Pour la France, le taux de suicide, selon les différentes littératures et selon les années, varient entre 15 et 30 suicides par 100 000 de population. Dans tous les cas, des taux supérieurs à ceux de France Télécom! Au Québec, en 2001, le taux était de 19,1 suicide par 100 000 de population.

Les taux de suicide chez France Télécom sont donc moindre que ceux de la France et du Québec. Pouvons-nous donner l’absolution à France Télécom? Pas encore. Il faut aussi considérer que pour une population globale, il y a des personnes toxicomanes, qui ont des troubles de santé mentale, des gens qui passent par des extrêmes de pauvreté, des pertes d’emploi… Pourtant des employés qui font carrière chez France Télécom devraient être heureux d’avoir un emploi et une stabilité financière.
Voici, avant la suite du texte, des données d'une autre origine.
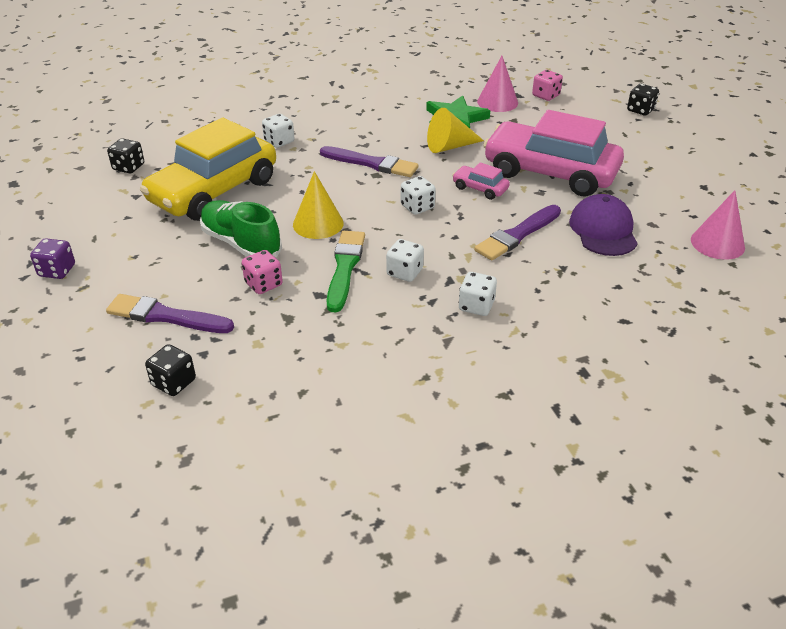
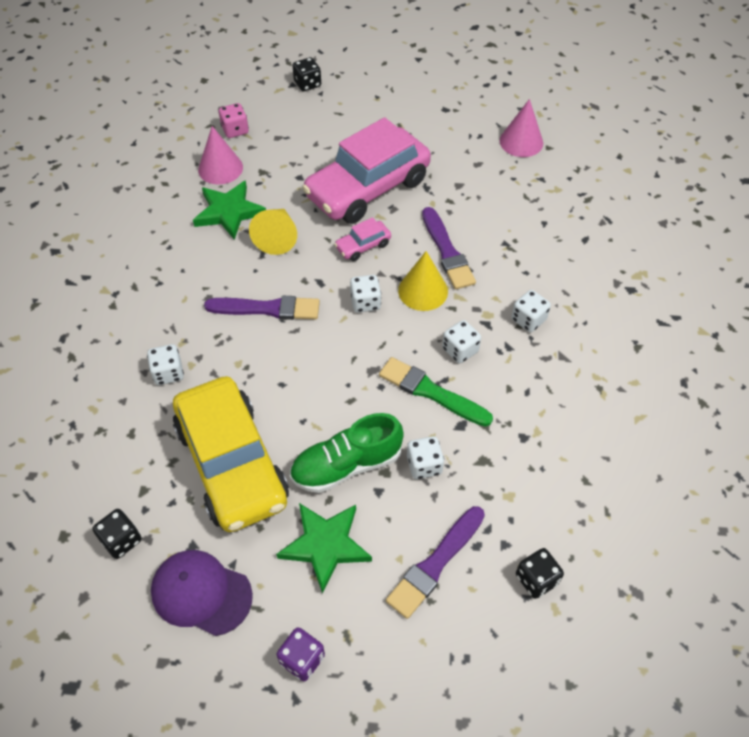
camera: 65 degrees left, 15 degrees up
pink dice [242,250,283,294] -> white dice [407,436,444,479]
yellow cone [293,171,343,239] -> yellow cone moved to [398,251,448,311]
purple brush [320,146,419,177] -> purple brush turned 45 degrees clockwise [204,296,320,320]
purple cap [569,194,638,256] -> purple cap moved to [151,550,253,636]
none -> green star [276,503,372,594]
Et bien non. C’est là que leur responsabilité d’employeur, de bon père de famille est questionné. Leur travail n’est pas le milieu sécurisant et stable qu’un employé a le droit d’avoir. Parce que les dettes et les restructurations de France Télécom ne devraient pas se régler sur le dos des employés.

Dans mes nombreuses interventions auprès de personnes suicidaires françaises, on me mentionnent qu’il faut payer pour avoir accès à certaines lignes d’appel pour le suicide. Pouvez-vous imaginer qu’au Québec on fasse payer les gens qui utilisent les lignes d’écoute? D’autres ont mentionné qu’après une tentative de suicide, ils se retrouvent dans des hôpitaux psychiatriques et qu’aucun suivi n’est fait, aucun service ne leur est offert. Ils sont remis “en liberté” jusqu’à la prochaine tentative de suicide. Sur ce point, on est peut-être un peu mieux au Québec, mais cela nous arrive trop souvent.